Jamaican Rastafarian elder

Bongo Papa Noel Dyer I (c. 1927 – 31 July 2000) was a Jamaican Rastafarian elder known within the movement as the man who "walked to Ethiopia" after hitchhiking there, becoming in 1965 one of the first Rastas to settle on the Shashamane land granted in 1948 by the Rastafarian messiah, and Emperor of Ethiopia, Haile Selassie I. His story is featured prominently in The Emperor's Birthday, the 1993 documentary by John Dollar.

By Papa Dyer's own account, he was converted to Rastafari after seeing Mortimer Planno speak in 1959. Like many young Jamaicans at the time, Dyer made his way to England in 1961 (aboard a Spanish ship), but unlike those who had preceded him, his intention was not to remain there, but to travel on to Africa, namely the free land at Shashamane that had been promised to West Indians by Emperor Haile Selassie I in 1948. He stayed for about three years in England, before deciding that he had had enough of the 'belly of the beast'.

In 1964, he decided to leave 'Babylon' for his spiritual homeland, Ethiopia, with only five pounds, five shillings and five-and-a-half pence in his pocket. It took him around 1 year to reach his destination.

He did not literally "walk", but hitch-hiked through France, Spain, Morocco, Algeria, Tunisia, Libya, Egypt and Sudan, before arriving in Addis Ababa in September 1965. At Addis, Dyer was granted an audience with Emperor Haile Selassie I at his Jubilee Palace. There, he says the Emperor personally told him, "Be at home in the Jubilee Palace.

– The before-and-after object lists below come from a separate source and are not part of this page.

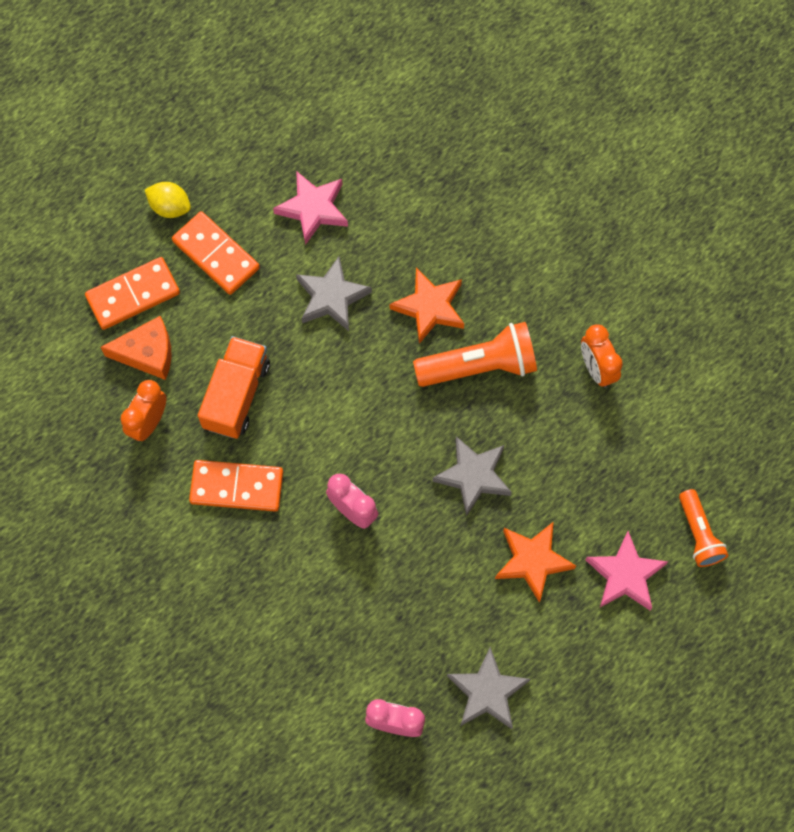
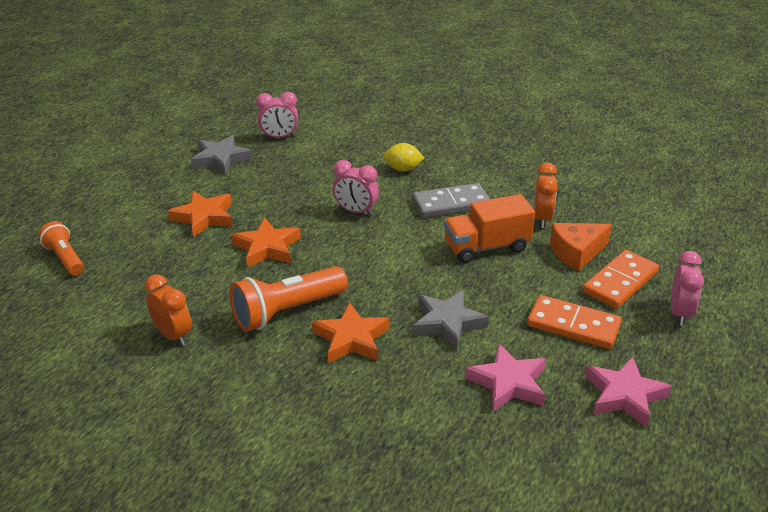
camera: 160 degrees right, 35 degrees down
yellow lemon [145,182,191,218] -> yellow lemon moved to [383,143,424,172]
orange domino [189,460,283,512] -> grey domino [412,183,490,218]
orange truck [198,336,270,439] -> orange truck turned 75 degrees clockwise [444,194,535,263]
grey star [432,436,512,516] -> orange star [231,218,301,268]
pink star [586,531,668,610] -> pink star moved to [585,356,672,427]
none -> pink clock [671,251,704,326]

Make yourself at home, like when it was in Jamaica. Everything will be all right." The following day, he made his way to Shashamane with all the documents needed for residence and a position with the Imperial Highway Authority. He was preceded there by only one other Rastafari elder, brother Gladstone Robinson of the Ethiopian World Federation (EWF), who had flown to Ethiopia in June, 1964.